Doctors live with life and death decisions every day; they seem to be able to cut themselves off the human tragedy. But some, like Henry Marsh, can use what they see, hear, and ultimately do, to open us up to essential truths about life and what really matters. 

That's why this book has made the shortlist of the Wellcome Book Prize. Some of the stories are fantastically uplifting tales of lives saved and terrible disasters averted. Melanie, for example, was a 28-year old woman in her 37th week of pregnancy, going blind with a brain tumour. When he met her “she had her right arm stretched out in front of her for fear of bumping into things and her left hand was pressed onto the unborn child inside her as though she was frightened she might lose it just as she was losing her eyesight".

Doctors live with life and death decisions every day; they seem to be able to cut themselves off the human tragedy.

Marsh's lengthy description of the operation – down to blunt scissors chewing up the meninges, and constantly juggling his actions least they might actually render her blind – are high drama, and end with the caesarian birth of Melanie's baby in the same operation room in which her brain operation had taken place. 

But on the same day Marsh operated on a woman in her 50s with a different kind of brain tumour.

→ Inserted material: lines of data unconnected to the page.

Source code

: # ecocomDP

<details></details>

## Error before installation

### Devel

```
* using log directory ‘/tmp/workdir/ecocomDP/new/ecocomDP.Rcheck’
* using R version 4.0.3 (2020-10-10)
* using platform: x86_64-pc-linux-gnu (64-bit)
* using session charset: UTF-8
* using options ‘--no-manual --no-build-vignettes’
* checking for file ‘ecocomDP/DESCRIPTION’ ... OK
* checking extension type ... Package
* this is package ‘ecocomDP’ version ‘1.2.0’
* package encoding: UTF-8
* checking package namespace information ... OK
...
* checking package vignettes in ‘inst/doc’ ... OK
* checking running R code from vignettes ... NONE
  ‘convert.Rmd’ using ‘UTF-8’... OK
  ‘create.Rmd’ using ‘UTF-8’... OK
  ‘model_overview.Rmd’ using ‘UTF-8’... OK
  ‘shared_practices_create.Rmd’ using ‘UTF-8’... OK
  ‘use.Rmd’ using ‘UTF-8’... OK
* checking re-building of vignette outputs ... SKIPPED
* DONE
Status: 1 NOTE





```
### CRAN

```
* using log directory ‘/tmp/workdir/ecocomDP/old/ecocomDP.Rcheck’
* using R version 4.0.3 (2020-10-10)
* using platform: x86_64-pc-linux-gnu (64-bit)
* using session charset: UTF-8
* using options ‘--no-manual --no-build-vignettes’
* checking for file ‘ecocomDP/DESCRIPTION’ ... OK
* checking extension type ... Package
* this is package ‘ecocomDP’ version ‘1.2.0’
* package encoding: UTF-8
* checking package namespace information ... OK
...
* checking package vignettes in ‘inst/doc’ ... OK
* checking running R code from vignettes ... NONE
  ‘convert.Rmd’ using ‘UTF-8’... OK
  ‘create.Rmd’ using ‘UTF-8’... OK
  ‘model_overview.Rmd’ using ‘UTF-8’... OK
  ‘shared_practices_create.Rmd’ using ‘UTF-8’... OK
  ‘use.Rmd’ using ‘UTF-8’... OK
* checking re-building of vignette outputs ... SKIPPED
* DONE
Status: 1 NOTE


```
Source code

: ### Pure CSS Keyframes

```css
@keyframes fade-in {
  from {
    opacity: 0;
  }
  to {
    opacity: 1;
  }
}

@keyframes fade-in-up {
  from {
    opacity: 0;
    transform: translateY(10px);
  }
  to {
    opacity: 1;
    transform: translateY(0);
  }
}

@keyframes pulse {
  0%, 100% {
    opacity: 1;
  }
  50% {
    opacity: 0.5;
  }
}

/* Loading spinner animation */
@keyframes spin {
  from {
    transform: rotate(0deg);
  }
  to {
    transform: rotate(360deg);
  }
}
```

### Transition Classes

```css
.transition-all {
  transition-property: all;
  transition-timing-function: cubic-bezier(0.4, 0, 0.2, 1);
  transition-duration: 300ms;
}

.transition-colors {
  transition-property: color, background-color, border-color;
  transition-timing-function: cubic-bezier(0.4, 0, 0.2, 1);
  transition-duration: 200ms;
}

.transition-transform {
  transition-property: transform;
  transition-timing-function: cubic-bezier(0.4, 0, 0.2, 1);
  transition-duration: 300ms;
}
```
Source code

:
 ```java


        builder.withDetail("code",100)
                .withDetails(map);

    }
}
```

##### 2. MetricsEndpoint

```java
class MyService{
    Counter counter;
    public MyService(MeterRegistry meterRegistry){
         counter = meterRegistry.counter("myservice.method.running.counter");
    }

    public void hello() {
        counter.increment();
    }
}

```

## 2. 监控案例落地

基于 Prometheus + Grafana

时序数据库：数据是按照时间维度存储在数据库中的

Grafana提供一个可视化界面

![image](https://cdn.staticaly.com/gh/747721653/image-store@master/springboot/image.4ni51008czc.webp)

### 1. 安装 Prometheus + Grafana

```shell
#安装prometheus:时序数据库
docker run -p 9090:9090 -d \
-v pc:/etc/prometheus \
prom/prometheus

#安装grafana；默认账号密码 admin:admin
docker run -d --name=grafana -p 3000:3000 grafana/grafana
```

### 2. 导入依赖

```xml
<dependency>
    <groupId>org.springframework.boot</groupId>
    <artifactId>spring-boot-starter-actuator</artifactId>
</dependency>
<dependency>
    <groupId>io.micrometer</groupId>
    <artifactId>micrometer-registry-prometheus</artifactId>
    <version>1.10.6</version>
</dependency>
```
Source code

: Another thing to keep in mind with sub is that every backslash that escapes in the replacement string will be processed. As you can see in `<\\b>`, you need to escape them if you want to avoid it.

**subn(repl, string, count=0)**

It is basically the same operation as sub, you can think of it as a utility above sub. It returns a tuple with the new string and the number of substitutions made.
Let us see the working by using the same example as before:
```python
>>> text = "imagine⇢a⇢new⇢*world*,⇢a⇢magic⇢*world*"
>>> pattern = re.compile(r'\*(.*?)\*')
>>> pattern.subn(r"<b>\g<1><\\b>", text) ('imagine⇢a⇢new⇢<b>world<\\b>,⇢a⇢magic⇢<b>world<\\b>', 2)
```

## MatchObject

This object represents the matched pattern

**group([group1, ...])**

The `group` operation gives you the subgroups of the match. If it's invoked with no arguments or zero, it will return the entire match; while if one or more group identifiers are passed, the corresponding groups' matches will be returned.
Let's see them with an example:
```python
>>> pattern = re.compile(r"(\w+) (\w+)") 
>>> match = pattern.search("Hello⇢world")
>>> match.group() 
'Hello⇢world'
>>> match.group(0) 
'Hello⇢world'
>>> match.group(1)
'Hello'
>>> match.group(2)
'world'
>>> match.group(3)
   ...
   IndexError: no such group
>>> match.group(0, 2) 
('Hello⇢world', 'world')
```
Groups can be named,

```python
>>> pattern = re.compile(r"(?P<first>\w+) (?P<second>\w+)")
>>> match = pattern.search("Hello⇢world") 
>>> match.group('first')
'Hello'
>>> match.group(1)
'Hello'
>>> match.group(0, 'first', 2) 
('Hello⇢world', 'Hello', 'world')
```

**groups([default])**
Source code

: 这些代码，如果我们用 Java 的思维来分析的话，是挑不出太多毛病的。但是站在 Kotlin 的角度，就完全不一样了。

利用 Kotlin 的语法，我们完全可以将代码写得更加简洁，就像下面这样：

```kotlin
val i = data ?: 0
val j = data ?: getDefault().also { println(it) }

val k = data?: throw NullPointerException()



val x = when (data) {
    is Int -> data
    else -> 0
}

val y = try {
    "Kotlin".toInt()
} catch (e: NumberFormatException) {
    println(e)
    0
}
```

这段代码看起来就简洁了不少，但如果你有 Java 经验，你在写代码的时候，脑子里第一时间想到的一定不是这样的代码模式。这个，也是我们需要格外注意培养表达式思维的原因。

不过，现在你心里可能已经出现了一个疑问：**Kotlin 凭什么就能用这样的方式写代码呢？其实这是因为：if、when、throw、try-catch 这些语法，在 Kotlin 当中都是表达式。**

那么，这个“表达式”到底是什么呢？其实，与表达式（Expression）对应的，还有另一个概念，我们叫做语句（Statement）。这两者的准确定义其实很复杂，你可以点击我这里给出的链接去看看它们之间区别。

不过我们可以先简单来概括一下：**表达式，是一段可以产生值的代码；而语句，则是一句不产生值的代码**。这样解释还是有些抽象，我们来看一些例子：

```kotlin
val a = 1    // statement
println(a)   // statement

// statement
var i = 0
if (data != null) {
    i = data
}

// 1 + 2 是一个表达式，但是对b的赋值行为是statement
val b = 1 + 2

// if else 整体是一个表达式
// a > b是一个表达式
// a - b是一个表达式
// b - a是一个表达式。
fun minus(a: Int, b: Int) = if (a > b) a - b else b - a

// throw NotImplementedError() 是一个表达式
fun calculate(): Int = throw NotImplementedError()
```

It was malignant and already growing deep into her brain. Marsh felt she probably only had a few months to live, but told the woman and her husband that if he operated, he might be able to extend that. 

Sadly, the opposite happened, and she suffered a post-operative transcerebral haemorrhage. She fell into a deep coma and died soon after. So, by the end of the day he was consoling one grief-stricken husband and being hailed by another “delirious with joy" with the words: “You're a miracle worker Mr Marsh!" 

Fortunately, the book is not all life and death. For one thing, Marsh is furious about the state of the NHS which makes for loads of angry explosions over ridiculous goal-setting and budget reviews. 

There's also the natural arrogance of the surgeon, particularly when it comes to people down the pecking order. But the best of Do No Harm is the great honesty Marsh brings to his account. He doesn't waste energy covering his own back; he admits when he's wrong and you can feel the responsibility that he feels when he's failed. Tellingly, it's not just his vanity that is crushed, but it's also his sense of humanity; he really does want to “do no harm".